▶ [WHAT TO WORK ON]:
a) Copy the part of the forum thread about the action theme between "I think it works" and "more thorough feedback.", inclusive.
b) Based on the forum thread about the action theme, decide whether each statement agrees with it, answering yes or no and quoting the deciding words: (i) The theme was composed in Finale. (ii) Polednice links action music more with tense strings than with soaring brass. (iii) Kopachris said sheet music would allow more thorough feedback.
c) Write the next part of the forum thread about the action theme, picking up after its final post.

# Action Theme



## chillowack (Jul 16, 2009)

This is a "working draft" of a theme I've been composing in Finale lately, for the opening title sequence of a YouTube-based sci-fi/action/comedy series (of which I am also a co-creator) that is currently in the development stage.

What I enjoy most about this piece, and what I feel sets it apart from my previous efforts, are the 16th-note arpeggiated violin "flutters" which appear at the ends of each phrase. I feel these ornaments impart a dash of exhilarating mystery to the theme. (Please let me know if you agree with this.)

Comments are welcome and appreciated; in particular, I would be gratified to know whether this works for you as an action theme, what it kindles in your mind when you hear it, and whether you would suggest any particular improvements.

Thanks for listening!


----------



## Polednice (Sep 13, 2009)

I think it works very well, and I agree that the violin 'flutters' are a nice touch. If I was going to be really picky, the only thing I'd say is that I think the general feel of it is, to me, more mystery/thriller than action (which I associate more with soaring brass than tense strings), but there's cross-over between the genres, so it may well work for your project.

Although the similarity is very slim, your accompaniment reminded me of some of the phrases in the theme to the _Crystal Maze_.


----------



## Kopachris (May 31, 2010)

Maybe it's just the sound library that Finale uses, but this sounded a lot like old video game music to me (in a good way, if that's what you were going for). Some sheet music would help me give more thorough feedback.

▶ [SUPPLIED ENTRIES]:
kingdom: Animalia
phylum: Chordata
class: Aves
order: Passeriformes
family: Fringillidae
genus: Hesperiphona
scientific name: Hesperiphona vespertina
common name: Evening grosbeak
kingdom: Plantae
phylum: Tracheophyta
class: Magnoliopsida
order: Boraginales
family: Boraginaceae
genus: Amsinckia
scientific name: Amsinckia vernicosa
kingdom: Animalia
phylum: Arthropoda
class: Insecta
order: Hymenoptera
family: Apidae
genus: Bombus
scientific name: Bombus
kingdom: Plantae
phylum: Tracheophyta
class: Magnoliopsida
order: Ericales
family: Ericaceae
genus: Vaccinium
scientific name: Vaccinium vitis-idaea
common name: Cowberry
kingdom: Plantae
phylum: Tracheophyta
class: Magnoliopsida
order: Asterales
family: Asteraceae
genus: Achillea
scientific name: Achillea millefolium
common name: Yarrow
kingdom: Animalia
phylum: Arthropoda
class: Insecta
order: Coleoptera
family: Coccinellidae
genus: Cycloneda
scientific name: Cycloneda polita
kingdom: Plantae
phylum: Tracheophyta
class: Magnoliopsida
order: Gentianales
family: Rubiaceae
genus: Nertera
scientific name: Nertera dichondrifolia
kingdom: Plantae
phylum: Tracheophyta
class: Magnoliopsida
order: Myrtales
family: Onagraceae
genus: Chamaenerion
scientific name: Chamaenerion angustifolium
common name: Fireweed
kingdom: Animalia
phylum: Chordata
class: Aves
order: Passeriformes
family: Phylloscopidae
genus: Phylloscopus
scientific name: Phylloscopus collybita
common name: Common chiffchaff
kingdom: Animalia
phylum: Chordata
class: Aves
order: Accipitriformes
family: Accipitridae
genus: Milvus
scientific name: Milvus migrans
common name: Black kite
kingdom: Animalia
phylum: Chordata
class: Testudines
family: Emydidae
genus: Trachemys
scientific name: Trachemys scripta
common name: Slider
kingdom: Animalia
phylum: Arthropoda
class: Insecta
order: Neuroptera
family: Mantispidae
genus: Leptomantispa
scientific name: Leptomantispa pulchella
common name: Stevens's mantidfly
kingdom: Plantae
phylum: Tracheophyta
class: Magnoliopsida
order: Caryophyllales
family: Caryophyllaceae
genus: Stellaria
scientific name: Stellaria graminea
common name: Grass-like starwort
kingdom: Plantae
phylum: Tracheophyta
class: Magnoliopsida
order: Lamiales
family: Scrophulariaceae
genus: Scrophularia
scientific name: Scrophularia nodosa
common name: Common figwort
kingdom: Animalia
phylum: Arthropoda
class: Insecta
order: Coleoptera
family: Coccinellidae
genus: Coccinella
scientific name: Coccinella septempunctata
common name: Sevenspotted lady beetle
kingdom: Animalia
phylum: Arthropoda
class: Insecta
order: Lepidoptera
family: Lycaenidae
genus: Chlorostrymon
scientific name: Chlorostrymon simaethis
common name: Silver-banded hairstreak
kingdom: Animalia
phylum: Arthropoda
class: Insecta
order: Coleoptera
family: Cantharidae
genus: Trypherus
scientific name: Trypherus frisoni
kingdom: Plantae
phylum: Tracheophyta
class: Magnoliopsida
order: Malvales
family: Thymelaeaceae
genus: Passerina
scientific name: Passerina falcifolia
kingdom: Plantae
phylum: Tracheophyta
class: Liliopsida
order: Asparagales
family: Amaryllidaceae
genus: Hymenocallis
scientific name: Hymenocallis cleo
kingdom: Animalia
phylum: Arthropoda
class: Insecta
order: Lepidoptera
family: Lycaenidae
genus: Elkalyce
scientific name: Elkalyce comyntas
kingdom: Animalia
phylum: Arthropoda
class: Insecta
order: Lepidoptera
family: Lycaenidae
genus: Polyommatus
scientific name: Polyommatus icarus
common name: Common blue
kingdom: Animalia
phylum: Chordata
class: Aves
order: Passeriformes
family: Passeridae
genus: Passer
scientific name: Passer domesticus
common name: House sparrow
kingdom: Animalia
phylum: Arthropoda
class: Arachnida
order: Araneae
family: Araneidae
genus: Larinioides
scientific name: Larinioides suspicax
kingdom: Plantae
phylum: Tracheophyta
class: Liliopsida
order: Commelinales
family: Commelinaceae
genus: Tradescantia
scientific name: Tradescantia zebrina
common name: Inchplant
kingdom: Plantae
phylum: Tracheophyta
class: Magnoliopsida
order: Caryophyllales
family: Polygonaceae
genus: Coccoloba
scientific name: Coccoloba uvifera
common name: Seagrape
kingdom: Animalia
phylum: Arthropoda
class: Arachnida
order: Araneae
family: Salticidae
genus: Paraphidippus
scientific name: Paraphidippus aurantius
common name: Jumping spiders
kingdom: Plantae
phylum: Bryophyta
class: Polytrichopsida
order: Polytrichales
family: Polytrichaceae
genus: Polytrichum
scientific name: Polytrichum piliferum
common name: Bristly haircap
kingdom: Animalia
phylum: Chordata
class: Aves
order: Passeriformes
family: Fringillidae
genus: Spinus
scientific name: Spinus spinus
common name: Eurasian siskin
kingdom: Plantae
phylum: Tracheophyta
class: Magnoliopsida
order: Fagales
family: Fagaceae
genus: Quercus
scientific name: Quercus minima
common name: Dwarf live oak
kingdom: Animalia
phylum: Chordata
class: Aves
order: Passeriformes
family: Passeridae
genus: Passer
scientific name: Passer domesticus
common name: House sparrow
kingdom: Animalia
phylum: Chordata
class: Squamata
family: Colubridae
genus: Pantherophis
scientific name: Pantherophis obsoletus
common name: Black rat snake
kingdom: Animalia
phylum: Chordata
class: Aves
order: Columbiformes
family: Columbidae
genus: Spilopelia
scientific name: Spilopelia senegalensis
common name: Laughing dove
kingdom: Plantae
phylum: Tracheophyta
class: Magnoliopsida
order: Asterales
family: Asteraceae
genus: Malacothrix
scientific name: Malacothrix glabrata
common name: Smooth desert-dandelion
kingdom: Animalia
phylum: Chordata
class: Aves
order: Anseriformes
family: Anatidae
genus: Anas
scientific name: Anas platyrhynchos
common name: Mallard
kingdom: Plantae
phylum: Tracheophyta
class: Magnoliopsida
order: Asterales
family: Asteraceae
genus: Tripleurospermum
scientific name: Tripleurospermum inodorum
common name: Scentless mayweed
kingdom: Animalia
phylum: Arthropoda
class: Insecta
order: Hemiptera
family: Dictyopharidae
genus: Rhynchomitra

▶ [PER-TASK ANSWERS]:
a)
I think it works very well, and I agree that the violin 'flutters' are a nice touch. If I was going to be really picky, the only thing I'd say is that I think the general feel of it is, to me, more mystery/thriller than action (which I associate more with soaring brass than tense strings), but there's cross-over between the genres, so it may well work for your project.

Although the similarity is very slim, your accompaniment reminded me of some of the phrases in the theme to the _Crystal Maze_.


----------



## Kopachris (May 31, 2010)

Maybe it's just the sound library that Finale uses, but this sounded a lot like old video game music to me (in a good way, if that's what you were going for). Some sheet music would help me give more thorough feedback.

b)
(i) Yes: "a theme I've been composing in Finale lately"
(ii) No: "action (which I associate more with soaring brass than tense strings)"
(iii) Yes: "Some sheet music would help me give more thorough feedback."

c)
----------



## chillowack (Jul 16, 2009)

I apologize for the delay in responding to these posts--I had set the notification setting to "email me when someone responds," and I never got an email, so I assumed no one had responded.

Thank you both for your comments, I appreciate them.

Polednice, I'm glad it works for you, and I see what you mean about the mystery/thriller sound. I also agree with you that brass is more of an "action" instrument than strings (or perhaps it would be more accurate to say it's a more dramatic action instrument). For some reason I wasn't able to get that _Crystal Maze _video to play, but I looked it up on YouTube, and I have to say, I'm not really hearing that much of a similarity.

Kopachris, the limited sounds of Finale are ever a frustration to me, but as someone pointed out to me elsewhere, Finale isn't really trying to make their instruments sound realistic (which to me is a bummer). Per your request, I have attached the score. Please forgive the blemishes and inaccuracies in it, I realize it's in need of cleaning up. Feel free to suggest ways I could do things better in 't.

Thanks again for listening and sharing your comments gentlemen, and once again: sorry for the unintentional delay in replying.


----------



## Kopachris (May 31, 2010)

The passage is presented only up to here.